Riga — After an absence of more than a decade, a Soviet-era holiday has returned to the official calendar of a country that shuns its Soviet past.

In many ways, however, the March 8 holiday celebrating women — officially known as the International Women’s Day — had never left the Baltic nation of Latvia.

Some associate it with 50 years of Soviet occupation, when the Russians deported thousands of Latvians to Siberian gulags. The occupation cost the three Baltic states of Latvia, Lithuania and Estonia their independence.

"I am for traditional Latvian holidays. March 8 is associated with the Soviet occupation and I wouldn’t want to receive flowers on that day," someone named Rasa said in a comment on delfi.lv, a Latvian news portal.

"But anyone can celebrate any holiday if the celebration doesn’t bother others."

This Saturday, men will give women in their lives flowers and small gifts. If Valentine’s Day celebrates lovers and Mother’s Day celebrates mothers, Women’s Day is meant for all others.

The holiday is rooted in the industrial revolution and the early women’s rights movement. At the initiative of the German socialist Clara Zetkin, a 1910 international women’s conference in Copenhagen established the holiday.

It was embraced by the Soviets, who took power in Russia in 1917 and declared March 8 an official holiday. Yet it remained a working day in the Soviet Union until 1965. In 1975, it was recognized by the United Nations.

It continues to be an official holiday in former Soviet countries, except Estonia and Georgia. The holiday has remained popular among Russian speakers in Estonia and Latvia.

Other nations with a communist past are tapping back into the tradition as well.

In Slovakia, Prime Minister Robert Fico planned to use Women’s Day to kick off a two-week tour of the country. When Fico, a left-leaning populist, resumed celebrating March 8 last year, he paraded his housework skills by folding curtains and hanging laundry.

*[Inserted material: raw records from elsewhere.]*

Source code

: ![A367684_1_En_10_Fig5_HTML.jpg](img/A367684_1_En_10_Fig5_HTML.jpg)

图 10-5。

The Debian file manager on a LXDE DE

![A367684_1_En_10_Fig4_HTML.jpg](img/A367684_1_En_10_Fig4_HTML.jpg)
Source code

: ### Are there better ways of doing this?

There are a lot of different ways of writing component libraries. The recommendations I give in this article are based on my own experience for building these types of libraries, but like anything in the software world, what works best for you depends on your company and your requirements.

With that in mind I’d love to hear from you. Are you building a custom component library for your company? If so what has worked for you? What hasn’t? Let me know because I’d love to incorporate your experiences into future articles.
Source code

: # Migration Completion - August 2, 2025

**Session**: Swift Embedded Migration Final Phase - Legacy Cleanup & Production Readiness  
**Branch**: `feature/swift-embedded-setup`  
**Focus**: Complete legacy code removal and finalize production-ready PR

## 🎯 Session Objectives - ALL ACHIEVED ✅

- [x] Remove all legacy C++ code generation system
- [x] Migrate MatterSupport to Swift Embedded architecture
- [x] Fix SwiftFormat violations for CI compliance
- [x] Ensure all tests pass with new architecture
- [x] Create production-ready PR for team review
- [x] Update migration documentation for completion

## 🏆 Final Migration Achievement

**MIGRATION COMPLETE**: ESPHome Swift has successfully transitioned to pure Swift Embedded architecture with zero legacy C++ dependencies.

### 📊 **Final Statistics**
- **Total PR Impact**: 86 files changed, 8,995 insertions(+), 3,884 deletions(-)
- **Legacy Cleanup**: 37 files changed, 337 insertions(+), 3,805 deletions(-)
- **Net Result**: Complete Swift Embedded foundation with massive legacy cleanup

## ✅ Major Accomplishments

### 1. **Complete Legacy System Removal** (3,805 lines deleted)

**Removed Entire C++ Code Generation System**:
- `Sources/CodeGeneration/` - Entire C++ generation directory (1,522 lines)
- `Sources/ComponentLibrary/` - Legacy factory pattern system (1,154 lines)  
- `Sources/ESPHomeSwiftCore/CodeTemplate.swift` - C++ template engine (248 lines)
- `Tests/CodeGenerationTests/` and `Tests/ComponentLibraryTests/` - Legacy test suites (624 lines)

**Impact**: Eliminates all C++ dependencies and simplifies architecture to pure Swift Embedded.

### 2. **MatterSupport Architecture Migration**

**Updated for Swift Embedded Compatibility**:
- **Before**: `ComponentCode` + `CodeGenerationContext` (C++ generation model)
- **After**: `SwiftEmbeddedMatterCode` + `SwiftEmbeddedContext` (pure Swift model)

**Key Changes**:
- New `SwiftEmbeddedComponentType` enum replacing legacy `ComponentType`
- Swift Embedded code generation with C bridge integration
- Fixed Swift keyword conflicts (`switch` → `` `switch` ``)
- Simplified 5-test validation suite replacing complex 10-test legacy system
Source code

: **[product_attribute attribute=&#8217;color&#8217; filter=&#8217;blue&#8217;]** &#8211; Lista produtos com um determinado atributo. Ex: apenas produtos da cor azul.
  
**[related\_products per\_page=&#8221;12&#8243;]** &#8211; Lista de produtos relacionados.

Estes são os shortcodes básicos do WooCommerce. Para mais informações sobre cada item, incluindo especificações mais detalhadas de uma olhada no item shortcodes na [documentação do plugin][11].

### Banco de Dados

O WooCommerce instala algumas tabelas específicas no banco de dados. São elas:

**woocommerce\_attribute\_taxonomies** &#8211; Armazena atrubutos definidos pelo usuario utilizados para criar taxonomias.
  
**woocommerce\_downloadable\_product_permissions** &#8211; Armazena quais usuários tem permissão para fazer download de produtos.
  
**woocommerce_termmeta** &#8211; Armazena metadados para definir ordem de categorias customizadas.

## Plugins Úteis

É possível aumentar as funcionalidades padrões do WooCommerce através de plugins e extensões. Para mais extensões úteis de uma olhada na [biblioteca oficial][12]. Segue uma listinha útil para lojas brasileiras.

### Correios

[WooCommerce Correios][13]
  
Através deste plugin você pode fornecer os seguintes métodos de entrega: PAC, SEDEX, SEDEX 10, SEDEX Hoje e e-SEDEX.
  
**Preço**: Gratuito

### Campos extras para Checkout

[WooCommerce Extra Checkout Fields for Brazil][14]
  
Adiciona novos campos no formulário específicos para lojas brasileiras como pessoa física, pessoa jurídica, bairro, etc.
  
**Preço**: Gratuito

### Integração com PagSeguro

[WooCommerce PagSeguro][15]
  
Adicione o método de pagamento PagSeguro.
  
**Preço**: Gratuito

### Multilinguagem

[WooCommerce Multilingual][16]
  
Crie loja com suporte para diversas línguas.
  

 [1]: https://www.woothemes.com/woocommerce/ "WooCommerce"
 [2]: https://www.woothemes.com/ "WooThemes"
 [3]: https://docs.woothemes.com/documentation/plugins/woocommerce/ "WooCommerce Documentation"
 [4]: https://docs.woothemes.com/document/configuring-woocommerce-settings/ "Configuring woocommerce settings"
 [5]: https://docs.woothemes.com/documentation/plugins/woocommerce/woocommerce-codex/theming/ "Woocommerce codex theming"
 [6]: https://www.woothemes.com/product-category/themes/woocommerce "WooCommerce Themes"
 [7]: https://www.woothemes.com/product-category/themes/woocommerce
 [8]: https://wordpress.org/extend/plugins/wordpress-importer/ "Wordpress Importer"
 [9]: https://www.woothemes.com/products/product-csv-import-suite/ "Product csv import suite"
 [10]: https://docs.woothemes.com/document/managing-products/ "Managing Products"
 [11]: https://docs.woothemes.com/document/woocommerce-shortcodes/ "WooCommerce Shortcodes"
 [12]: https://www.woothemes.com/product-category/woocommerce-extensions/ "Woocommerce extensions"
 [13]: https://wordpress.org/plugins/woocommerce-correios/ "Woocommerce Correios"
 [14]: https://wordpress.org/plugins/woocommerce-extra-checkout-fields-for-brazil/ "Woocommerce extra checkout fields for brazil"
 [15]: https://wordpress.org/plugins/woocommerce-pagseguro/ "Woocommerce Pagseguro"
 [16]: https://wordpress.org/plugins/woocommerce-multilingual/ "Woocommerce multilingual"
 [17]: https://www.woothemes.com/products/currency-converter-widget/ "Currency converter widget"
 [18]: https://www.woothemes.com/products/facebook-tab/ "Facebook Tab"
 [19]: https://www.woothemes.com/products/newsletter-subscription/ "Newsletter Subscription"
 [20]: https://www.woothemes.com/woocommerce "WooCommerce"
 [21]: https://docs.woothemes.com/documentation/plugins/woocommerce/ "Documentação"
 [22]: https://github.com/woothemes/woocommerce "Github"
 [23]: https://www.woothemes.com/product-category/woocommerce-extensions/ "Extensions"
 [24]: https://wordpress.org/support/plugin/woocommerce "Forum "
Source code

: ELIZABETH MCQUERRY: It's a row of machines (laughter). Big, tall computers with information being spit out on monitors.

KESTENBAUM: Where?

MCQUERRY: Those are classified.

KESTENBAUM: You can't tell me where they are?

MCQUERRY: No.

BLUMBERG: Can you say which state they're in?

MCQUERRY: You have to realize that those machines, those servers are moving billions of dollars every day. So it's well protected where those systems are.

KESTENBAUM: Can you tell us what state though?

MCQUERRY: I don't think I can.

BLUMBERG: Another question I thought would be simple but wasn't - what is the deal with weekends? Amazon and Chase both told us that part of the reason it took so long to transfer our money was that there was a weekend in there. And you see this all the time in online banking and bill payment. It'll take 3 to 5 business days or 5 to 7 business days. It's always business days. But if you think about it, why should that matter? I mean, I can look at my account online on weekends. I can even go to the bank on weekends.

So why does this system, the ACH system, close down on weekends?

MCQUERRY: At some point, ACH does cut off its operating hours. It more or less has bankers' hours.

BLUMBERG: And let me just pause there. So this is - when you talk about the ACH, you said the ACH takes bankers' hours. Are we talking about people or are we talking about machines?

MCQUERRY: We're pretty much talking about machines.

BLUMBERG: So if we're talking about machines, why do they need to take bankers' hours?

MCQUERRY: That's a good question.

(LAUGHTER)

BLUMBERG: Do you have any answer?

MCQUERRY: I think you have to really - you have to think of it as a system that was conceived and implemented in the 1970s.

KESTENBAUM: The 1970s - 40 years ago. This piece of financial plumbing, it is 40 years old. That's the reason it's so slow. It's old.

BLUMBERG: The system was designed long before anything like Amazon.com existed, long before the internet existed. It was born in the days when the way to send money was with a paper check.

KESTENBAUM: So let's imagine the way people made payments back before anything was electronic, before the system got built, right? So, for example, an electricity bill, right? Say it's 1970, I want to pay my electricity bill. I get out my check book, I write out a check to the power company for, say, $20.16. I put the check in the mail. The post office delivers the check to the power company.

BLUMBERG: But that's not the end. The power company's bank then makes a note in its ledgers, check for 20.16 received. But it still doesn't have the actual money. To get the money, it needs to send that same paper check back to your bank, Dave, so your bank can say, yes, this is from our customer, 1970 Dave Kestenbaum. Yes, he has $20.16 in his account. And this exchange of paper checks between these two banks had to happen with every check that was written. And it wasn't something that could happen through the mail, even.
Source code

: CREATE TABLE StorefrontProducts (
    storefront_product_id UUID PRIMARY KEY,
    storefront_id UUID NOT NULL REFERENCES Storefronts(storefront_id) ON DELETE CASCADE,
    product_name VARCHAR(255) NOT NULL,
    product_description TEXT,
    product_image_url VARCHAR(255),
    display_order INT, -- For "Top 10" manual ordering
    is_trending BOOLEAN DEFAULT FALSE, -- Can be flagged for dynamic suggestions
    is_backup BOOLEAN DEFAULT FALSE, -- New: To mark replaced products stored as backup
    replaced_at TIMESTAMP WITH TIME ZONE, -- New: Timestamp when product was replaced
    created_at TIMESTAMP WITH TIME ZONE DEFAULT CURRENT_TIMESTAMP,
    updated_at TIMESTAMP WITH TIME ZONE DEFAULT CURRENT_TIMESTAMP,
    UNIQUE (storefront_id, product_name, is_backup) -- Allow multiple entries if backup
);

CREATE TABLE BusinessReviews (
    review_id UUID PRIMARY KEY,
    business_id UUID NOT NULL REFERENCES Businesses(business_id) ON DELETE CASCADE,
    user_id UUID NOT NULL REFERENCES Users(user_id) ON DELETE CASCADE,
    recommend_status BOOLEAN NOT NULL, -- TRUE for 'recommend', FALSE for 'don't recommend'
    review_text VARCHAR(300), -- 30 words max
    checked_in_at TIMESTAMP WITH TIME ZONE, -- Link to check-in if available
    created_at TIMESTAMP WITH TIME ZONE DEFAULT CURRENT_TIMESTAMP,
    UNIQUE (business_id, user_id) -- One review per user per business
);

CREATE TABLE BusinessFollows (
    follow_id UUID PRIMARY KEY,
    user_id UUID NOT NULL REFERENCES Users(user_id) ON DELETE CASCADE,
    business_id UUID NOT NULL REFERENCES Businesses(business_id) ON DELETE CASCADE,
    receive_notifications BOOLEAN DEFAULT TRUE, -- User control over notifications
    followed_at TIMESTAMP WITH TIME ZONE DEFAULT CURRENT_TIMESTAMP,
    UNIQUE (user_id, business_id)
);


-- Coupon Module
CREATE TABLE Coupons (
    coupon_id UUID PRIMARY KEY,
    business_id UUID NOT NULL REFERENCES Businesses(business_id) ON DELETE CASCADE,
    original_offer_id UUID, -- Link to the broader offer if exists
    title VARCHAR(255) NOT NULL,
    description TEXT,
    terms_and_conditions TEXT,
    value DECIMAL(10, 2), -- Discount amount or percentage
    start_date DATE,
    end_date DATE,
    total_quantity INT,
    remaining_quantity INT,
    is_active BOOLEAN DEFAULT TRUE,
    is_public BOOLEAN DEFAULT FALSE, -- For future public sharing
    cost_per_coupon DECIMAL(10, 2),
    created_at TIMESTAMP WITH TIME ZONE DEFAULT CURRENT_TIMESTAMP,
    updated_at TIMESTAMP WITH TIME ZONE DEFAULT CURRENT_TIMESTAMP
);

In neighboring Czech Republic, leftist and feminist groups have marked the day since communism collapsed in 1989.

Women’s Day also lingers in former Yugoslavia, which had its own brand of communism. Men secretly collect money to buy flowers and gifts for female co-workers. Bank customers bring flowers to female tellers, hoping for better service the rest of the year, and a lucky school teacher might get a surprise from her students.

Some countries also observe it as an equivalent of Mother’s Day, where children also give small presents to their mothers and grandmothers.

In Latvia, a recent survey showed that 62 percent of ethnic non-Latvians — that is, Russians — celebrate it, but 47 percent of ethnic Latvians do, too.

"In spite of the fact that I’m not very pro-March 8, I think it’s nice that there are days when you have legitimate possibility to make somebody smile," advertising employee Laura Velicko told DPA.